The bay is rather shallow with many sandbanks and rocky outcrops, and was notorious in the past for shipwrecks, especially when the wind was from the east. Until modern times, many ships and their passengers were lost along the treacherous coastline from Howth to Dun Laoghaire, less than a kilometre from shore.

The Bay is a C-shaped inlet of the Irish Sea and is about 10 kilometres wide along its north-south base, and 7 km in length to its apex at the centre of the city of Dublin; stretching from Howth Head in the north to Dalkey Point in the south. North Bull Island is situated in the northwest part of the bay, where one of two major inshore sandbanks lie, and features a 5 km long sandy beach, Dollymount Strand, fronting an internationally recognised wildfowl reserve. Many of the rivers of Dublin reach the Irish Sea at Dublin Bay: the River Liffey, with the River Dodder flow received less than 1 km inland, River Tolka, and various smaller rivers and streams.

Dublin Bay FAQs

There are approximately ten beaches and bathing spots around Dublin Bay: Dollymount Strand; Forty Foot Bathing Place; Half Moon bathing spot; Merrion Strand; Bull Wall; Sandycove Beach; Sandymount Strand; Seapoint; Shelley Banks; Sutton, Burrow Beach

There are slipways on the north side of Dublin Bay at Clontarf, Sutton and on the southside at Dun Laoghaire Harbour, and in Dalkey at Coliemore and Bulloch Harbours.

Dublin Bay is administered by a number of Government Departments, three local authorities and several statutory agencies. Dublin Port Company is in charge of navigation on the Bay.

Dublin Bay is approximately 70 sq kilometres or 7,000 hectares. The Bay is about 10 kilometres wide along its north-south base, and seven km in length east-west to its peak at the centre of the city of Dublin; stretching from Howth Head in the north to Dalkey Point in the south.

Dun Laoghaire Harbour on the southside of the Bay has an East and West Pier, each one kilometre long; this is one of the largest human-made harbours in the world. There also piers or walls at the entrance to the River Liffey at Dublin city known as the Great North and South Walls. Other harbours on the Bay include Bulloch Harbour and Coliemore Harbours both at Dalkey.

There are two marinas on Dublin Bay. Ireland's largest marina with over 800 berths is on the southern shore at Dun Laoghaire Harbour. The other is at Poolbeg Yacht and Boat Club on the River Liffey close to Dublin City.

Car and passenger Ferries operate from Dublin Port to the UK, Isle of Man and France. A passenger ferry operates from Dun Laoghaire Harbour to Howth as well as providing tourist voyages around the bay.

Dublin Bay has two Islands. Bull Island at Clontarf and Dalkey Island on the southern shore of the Bay.

The River Liffey flows through Dublin city and into the Bay. Its tributaries include the River Dodder, the River Poddle and the River Camac.
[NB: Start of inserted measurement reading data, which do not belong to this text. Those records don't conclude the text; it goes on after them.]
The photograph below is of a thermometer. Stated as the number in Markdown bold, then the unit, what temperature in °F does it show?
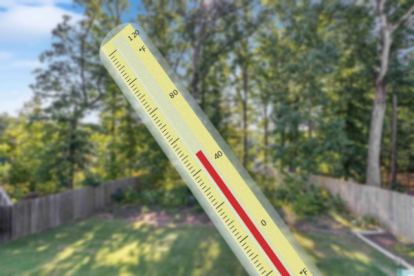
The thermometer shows **48** °F
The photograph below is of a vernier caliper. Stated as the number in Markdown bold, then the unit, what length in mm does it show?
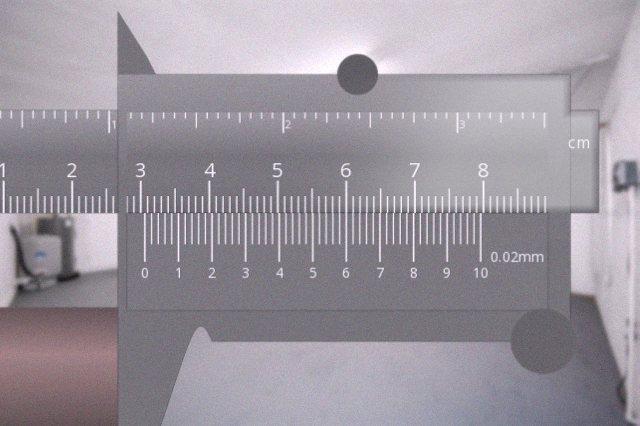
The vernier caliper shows **30.6** mm
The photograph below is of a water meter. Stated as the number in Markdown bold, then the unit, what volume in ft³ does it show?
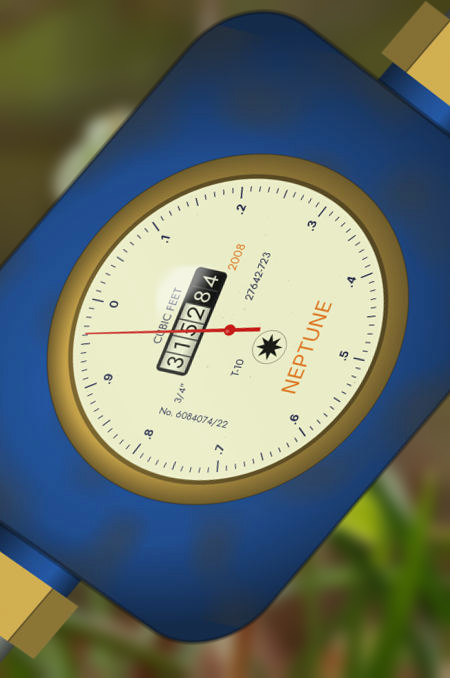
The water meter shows **315283.96** ft³
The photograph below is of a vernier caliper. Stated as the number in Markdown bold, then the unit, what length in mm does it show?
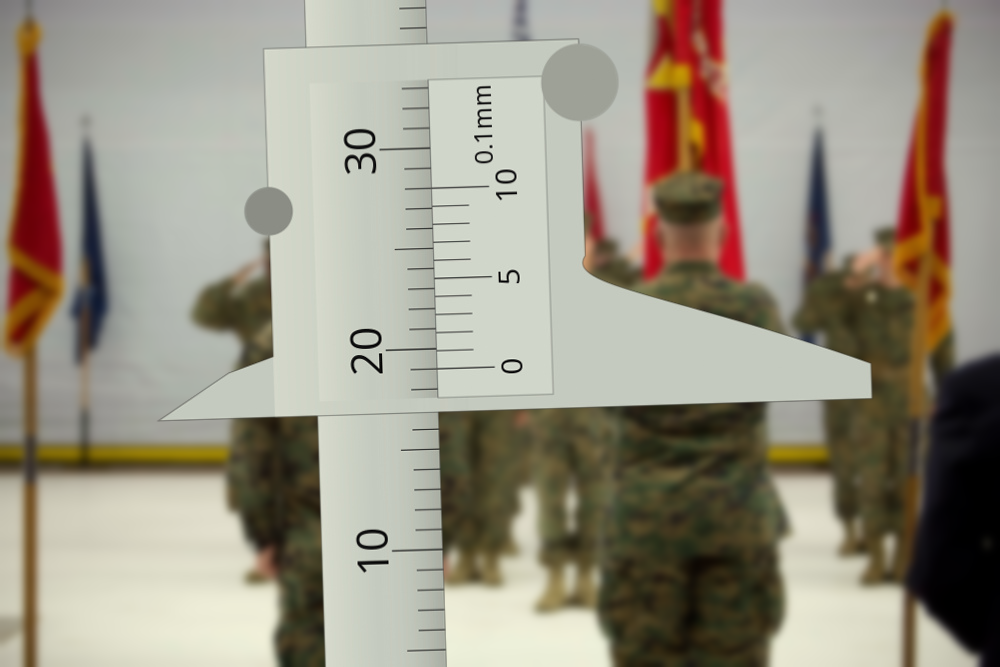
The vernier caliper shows **19.0** mm
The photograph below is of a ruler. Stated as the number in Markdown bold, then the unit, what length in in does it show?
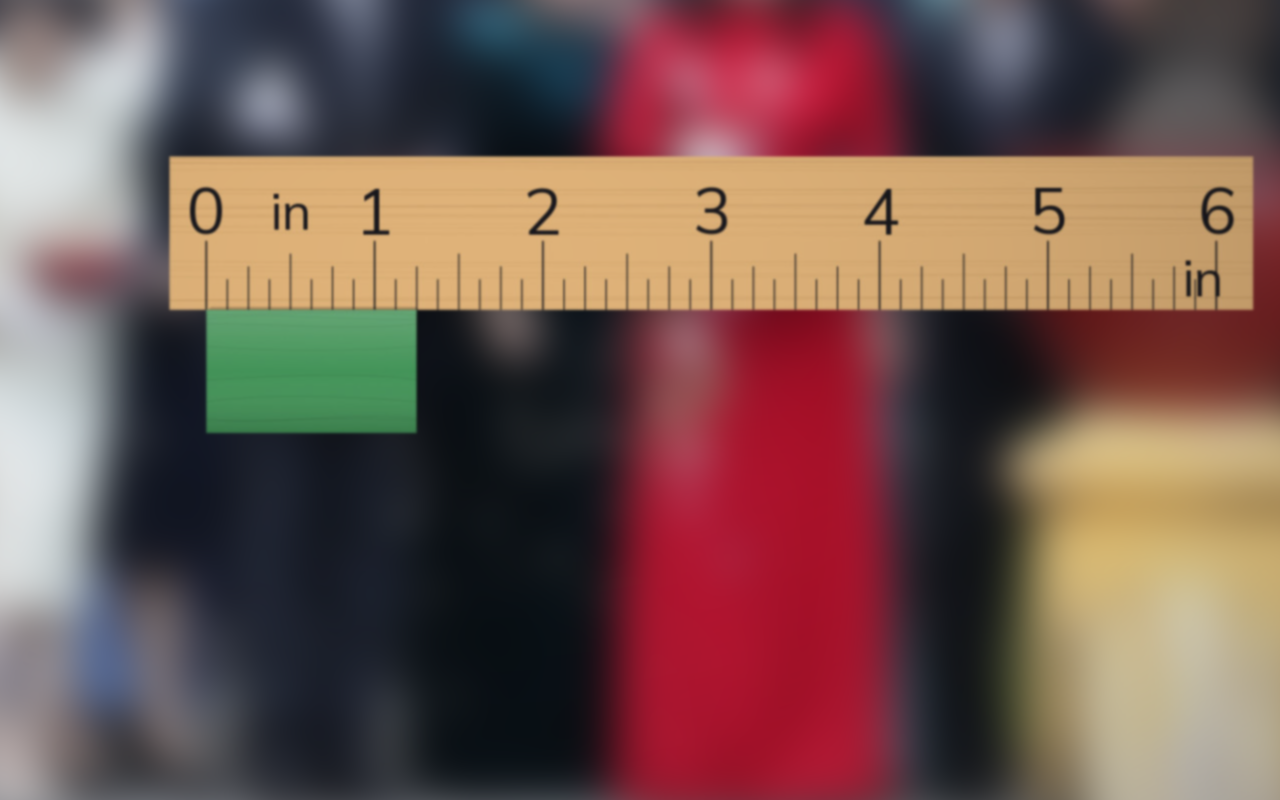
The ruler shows **1.25** in
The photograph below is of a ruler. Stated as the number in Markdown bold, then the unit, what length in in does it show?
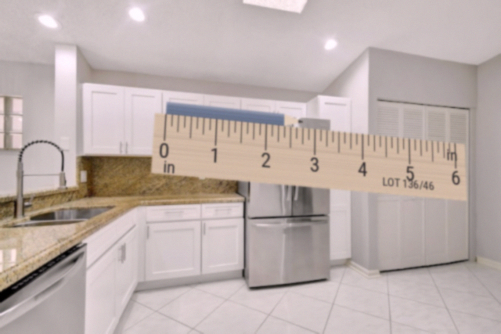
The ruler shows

Dollymount, Burrow and Seapoint beaches

Approximately 1,500 boats from small dinghies to motorboats to ocean-going yachts. The vast majority, over 1,000, are moored at Dun Laoghaire Harbour which is Ireland's boating capital.

In 1981, UNESCO recognised the importance of Dublin Bay by designating North Bull Island as a Biosphere because of its rare and internationally important habitats and species of wildlife. To support sustainable development, UNESCO’s concept of a Biosphere has evolved to include not just areas of ecological value but also the areas around them and the communities that live and work within these areas. There have since been additional international and national designations, covering much of Dublin Bay, to ensure the protection of its water quality and biodiversity. To fulfil these broader management aims for the ecosystem, the Biosphere was expanded in 2015. The Biosphere now covers Dublin Bay, reflecting its significant environmental, economic, cultural and tourism importance, and extends to over 300km² to include the bay, the shore and nearby residential areas.

On the Southside at Dun Laoghaire, there is the National Yacht Club, Royal St. George Yacht Club, Royal Irish Yacht Club and Dun Laoghaire Motor Yacht Club as well as Dublin Bay Sailing Club. In the city centre, there is Poolbeg Yacht and Boat Club. On the Northside of Dublin, there is Clontarf Yacht and Boat Club and Sutton Dinghy Club. While not on Dublin Bay, Howth Yacht Club is the major north Dublin Sailing centre.